BOSTON — After a record-setting seven overtimes in the first six games, the defending NBA champion Celtics made an early night of it with a dominating stretch in the second.
That’s second quarter, not second overtime.
Ray Allen followed his 51-point Game 6 performance with 23 on Saturday night, Paul Pierce added 20 and Boston pulled away from Chicago just before the half to finish off the Bulls 109-99 — a rare regulation victory in what might have been the best first-round playoff series in league history.
“I don’t see great. I just see hard,” said Celtics coach Doc Rivers, whose team will play the Magic in Game 1 of the Eastern Conference semifinals Monday. “For a coach, it’s just: Win the series.”
Ben Gordon scored 33 points and Kirk Hinrich scored 14 of his 16 in the fourth quarter to help Chicago cut its deficit to three points — thanks in part to a bizarre scoring change that added a point to the Bulls’ score two hours after a first-half 3-pointer was mistakenly ruled a 2.
Boston made all 11 of its free throws in the last two minutes to hold on, and the seventh-seeded Bulls return to Chicago knowing they took the defending champs to the limit — and quite often beyond. The four overtime games set a record for a series, and the seven overtimes total were the most any team ever played in an entire playoff — and it’s just the first round.
“It was a long, grueling series. I thought this was one of the most mentally tough series I’ve ever been in,” Pierce said. “Thank goodness we were battle-tested and we were able to pull this out.”
Boston’s Kendrick Perkins had 13 rebounds, Rajon Rondo had 11 assists and Eddie House scored 16 points — going 5-for-5 from the floor, including four 3-pointers.
Joakim Noah grabbed 15 rebounds for Chicago.
Celtics forward Glen “Big Baby” Davis, who scored 15 points as the sub for injured star Kevin Garnett, said he was glad to finish this one in regulation.
“Oh, my God. Overtime after overtime after overtime,” Davis said. “We did what we had to do to get the job done.”
After three consecutive overtime games, the series went from Odyssey to oddity when an unusual scoring correction helped the Bulls cut their deficit to three points in the fourth quarter.

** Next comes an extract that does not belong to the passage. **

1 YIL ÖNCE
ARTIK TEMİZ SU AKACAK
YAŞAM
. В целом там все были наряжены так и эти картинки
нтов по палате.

With 5:44 left in the game, the public address announcer said that because of a “technical error” Gordon was credited with a 2-pointer instead of a 3-pointer, apparently on his basket with 8:32 left in the first quarter. Officials can use video replay to check whether a shot is from beyond the arc or not, but it is supposed to come at the first break after the basket — not three quarters later.